WHAT IS BEING ASKED —
Each line of the data that mentions the string "rule" needs to be identified and copied.
(TASK DATA)
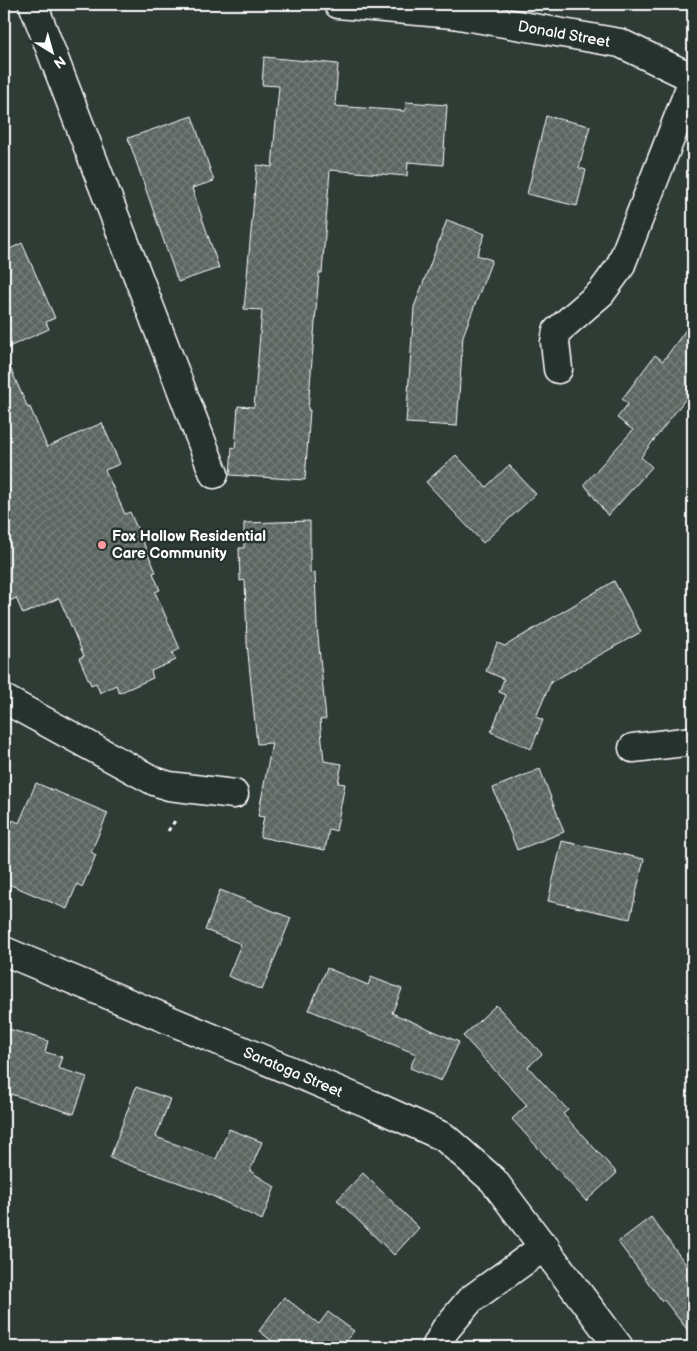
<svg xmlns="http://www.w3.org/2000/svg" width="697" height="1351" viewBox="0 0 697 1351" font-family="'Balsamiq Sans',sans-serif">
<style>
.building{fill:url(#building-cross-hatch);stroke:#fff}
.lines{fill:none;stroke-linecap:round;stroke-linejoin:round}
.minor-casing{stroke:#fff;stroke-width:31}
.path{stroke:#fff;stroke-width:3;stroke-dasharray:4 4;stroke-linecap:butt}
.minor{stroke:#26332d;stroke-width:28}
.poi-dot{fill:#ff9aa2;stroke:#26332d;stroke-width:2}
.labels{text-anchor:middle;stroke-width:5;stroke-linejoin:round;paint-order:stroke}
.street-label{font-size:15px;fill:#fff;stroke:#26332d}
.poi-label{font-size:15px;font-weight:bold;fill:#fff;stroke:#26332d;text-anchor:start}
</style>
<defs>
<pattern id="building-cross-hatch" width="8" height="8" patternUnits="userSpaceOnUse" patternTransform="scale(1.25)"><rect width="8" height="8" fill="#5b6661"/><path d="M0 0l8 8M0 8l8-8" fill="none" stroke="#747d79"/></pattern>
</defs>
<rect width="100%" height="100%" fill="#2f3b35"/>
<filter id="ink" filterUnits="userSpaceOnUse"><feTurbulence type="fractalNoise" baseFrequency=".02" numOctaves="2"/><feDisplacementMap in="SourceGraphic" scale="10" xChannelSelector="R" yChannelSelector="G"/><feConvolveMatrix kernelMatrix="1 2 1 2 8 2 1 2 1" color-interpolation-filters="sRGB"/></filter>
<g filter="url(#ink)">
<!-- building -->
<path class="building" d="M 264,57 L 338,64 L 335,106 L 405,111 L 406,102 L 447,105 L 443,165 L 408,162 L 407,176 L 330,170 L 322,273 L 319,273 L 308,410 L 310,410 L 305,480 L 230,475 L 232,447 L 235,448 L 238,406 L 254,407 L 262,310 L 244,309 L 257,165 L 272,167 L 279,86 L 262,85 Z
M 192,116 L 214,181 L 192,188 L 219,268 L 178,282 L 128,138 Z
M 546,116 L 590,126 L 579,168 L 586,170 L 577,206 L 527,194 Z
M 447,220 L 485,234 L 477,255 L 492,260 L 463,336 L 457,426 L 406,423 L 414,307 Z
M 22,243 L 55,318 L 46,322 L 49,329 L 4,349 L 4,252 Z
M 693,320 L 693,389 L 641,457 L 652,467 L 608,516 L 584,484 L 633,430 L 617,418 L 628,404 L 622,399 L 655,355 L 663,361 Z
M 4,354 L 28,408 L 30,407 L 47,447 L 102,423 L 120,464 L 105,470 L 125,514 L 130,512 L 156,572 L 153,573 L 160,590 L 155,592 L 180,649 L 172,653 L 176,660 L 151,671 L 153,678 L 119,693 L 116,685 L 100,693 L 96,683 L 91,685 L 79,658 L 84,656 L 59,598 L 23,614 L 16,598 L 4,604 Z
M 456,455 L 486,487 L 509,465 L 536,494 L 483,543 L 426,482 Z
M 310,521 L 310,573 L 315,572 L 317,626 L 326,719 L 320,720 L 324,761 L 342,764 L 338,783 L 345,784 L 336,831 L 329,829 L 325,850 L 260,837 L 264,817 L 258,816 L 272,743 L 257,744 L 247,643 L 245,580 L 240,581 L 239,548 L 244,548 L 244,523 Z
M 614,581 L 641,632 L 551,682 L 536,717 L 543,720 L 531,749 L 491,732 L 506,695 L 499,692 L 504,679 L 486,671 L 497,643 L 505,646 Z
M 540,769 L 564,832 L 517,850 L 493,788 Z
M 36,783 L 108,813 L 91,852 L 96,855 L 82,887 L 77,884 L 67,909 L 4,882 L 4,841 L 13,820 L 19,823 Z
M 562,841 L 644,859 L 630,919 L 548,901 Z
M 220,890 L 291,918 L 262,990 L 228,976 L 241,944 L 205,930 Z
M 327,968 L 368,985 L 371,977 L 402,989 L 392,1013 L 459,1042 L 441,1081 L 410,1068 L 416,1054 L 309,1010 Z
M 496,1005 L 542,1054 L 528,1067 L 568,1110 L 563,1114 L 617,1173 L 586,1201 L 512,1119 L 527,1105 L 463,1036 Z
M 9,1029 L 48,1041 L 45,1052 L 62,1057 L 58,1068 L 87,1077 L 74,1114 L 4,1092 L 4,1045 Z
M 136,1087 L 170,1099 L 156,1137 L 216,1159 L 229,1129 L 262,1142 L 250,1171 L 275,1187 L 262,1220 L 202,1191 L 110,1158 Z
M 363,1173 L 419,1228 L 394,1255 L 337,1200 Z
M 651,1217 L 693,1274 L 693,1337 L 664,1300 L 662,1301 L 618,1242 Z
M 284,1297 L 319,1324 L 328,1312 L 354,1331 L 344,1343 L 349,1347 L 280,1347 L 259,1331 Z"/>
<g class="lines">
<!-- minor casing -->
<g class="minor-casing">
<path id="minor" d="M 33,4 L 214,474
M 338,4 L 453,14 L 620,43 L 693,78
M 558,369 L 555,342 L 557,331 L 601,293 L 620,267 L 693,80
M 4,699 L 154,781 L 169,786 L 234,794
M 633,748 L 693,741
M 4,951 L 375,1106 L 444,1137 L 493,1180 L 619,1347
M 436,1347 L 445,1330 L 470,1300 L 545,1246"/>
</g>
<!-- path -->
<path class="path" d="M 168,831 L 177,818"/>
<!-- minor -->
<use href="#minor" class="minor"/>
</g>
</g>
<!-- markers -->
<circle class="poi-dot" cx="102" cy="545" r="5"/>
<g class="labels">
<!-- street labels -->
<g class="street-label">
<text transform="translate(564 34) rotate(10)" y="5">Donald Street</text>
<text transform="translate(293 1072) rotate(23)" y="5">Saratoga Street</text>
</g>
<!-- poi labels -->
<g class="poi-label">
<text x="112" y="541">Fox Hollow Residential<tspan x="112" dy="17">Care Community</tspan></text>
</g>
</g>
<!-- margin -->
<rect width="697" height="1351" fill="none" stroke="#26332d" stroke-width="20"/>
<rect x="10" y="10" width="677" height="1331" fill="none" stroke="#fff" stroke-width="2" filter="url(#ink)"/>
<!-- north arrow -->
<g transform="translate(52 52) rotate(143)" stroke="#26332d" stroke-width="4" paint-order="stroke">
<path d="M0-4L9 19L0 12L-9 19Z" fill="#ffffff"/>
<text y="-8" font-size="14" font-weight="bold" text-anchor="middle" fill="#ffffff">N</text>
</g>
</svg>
(End TASK DATA)
(TASK DATA)
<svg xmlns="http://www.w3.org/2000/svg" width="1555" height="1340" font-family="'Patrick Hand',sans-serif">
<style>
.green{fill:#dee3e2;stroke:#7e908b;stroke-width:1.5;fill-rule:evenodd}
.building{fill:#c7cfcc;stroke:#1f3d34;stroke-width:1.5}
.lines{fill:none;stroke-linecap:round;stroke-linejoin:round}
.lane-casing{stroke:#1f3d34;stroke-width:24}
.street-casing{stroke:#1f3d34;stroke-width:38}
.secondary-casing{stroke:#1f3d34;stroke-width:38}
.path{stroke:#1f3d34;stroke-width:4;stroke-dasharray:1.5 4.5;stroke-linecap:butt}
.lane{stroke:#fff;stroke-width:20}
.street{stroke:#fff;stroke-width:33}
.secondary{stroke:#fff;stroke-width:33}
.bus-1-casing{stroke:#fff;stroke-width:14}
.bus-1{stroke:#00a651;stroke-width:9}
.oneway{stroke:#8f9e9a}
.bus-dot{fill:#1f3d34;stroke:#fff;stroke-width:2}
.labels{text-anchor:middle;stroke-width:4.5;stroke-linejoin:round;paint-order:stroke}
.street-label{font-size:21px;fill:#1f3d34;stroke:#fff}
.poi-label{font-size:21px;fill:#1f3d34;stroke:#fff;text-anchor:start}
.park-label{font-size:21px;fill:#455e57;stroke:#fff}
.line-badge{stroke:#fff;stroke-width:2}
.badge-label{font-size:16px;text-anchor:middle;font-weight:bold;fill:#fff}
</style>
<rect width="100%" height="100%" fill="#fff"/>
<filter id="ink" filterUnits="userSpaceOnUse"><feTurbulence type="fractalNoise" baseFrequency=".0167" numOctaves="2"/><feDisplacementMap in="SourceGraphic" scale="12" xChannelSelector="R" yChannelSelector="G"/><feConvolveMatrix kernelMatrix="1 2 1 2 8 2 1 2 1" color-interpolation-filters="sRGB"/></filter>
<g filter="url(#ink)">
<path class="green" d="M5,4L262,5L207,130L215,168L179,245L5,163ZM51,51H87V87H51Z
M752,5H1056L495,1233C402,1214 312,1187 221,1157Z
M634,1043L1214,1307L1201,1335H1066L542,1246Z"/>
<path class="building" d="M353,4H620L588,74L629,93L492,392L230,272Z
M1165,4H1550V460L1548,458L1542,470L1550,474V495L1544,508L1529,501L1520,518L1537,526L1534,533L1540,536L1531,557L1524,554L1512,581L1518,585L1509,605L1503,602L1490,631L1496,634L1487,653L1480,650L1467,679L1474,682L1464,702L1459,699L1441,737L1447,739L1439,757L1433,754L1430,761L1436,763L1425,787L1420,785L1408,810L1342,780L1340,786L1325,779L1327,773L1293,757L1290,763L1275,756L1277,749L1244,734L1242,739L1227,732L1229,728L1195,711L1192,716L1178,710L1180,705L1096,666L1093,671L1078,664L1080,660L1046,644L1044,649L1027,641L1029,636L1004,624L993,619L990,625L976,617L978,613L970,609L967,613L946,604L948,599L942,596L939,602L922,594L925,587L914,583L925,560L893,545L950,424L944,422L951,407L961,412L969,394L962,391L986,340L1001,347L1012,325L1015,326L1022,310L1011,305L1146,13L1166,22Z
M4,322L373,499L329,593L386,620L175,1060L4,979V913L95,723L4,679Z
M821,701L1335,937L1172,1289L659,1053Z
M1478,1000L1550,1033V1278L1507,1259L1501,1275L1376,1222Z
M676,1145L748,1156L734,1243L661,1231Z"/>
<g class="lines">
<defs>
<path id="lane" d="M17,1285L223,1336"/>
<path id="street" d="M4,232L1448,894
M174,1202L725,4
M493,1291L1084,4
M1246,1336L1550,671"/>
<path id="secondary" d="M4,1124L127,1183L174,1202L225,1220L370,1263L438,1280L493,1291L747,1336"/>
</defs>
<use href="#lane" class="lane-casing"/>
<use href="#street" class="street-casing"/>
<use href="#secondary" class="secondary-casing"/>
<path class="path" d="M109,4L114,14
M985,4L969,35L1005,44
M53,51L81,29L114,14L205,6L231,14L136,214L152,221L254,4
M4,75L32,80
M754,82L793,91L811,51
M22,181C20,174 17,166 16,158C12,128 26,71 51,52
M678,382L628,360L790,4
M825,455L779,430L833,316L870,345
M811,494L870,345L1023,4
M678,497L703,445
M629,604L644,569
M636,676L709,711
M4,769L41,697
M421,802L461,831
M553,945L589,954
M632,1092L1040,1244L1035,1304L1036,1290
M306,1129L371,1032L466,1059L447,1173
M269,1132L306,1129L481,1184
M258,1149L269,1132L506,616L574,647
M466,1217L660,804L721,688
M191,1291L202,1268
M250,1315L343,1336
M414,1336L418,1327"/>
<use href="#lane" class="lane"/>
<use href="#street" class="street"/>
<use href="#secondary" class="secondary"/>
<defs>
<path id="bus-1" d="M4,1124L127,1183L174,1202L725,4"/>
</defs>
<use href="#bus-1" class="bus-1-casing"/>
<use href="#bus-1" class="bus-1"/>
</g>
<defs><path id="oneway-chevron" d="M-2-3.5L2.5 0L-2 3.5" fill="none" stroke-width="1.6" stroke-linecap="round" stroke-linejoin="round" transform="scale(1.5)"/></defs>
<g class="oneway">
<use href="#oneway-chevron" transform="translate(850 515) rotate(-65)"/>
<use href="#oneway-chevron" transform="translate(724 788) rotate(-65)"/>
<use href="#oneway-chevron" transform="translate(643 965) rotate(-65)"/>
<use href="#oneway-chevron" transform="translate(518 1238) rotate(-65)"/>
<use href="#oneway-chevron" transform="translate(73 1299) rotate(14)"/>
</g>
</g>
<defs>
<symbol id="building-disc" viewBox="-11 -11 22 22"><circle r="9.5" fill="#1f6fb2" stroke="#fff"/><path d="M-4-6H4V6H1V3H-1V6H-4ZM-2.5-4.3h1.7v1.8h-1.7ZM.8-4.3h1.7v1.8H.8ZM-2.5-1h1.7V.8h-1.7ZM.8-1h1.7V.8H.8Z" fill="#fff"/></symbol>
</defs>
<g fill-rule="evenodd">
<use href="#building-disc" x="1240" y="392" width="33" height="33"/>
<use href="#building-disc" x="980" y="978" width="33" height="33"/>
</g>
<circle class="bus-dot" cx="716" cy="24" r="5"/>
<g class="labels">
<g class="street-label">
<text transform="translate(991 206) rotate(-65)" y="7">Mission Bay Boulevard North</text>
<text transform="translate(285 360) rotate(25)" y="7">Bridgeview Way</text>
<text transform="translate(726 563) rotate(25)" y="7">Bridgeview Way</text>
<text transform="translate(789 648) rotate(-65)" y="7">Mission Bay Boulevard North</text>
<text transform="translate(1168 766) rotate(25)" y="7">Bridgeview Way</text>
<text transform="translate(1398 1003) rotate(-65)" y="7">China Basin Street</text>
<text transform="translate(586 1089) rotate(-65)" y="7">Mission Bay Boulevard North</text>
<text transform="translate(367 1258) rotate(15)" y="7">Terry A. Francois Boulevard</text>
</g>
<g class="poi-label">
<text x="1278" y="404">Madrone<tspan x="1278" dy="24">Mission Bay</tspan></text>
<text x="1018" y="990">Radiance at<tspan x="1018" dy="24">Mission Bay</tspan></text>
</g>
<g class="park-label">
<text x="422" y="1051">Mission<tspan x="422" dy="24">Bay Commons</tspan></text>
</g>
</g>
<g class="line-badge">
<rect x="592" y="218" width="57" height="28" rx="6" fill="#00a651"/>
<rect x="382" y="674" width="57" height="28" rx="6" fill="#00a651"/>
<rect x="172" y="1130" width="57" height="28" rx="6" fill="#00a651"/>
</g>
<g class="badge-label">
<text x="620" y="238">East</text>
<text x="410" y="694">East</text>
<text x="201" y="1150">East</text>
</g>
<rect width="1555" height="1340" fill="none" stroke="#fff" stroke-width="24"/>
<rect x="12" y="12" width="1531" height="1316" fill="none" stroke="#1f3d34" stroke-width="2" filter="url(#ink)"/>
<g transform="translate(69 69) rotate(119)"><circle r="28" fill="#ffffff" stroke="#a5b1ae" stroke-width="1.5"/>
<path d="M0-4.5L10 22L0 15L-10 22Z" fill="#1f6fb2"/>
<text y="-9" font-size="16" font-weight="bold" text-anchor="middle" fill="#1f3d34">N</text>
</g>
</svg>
(End TASK DATA)
YOUR RESPONSE —
.green{fill:#dee3e2;stroke:#7e908b;stroke-width:1.5;fill-rule:evenodd}
<g fill-rule="evenodd">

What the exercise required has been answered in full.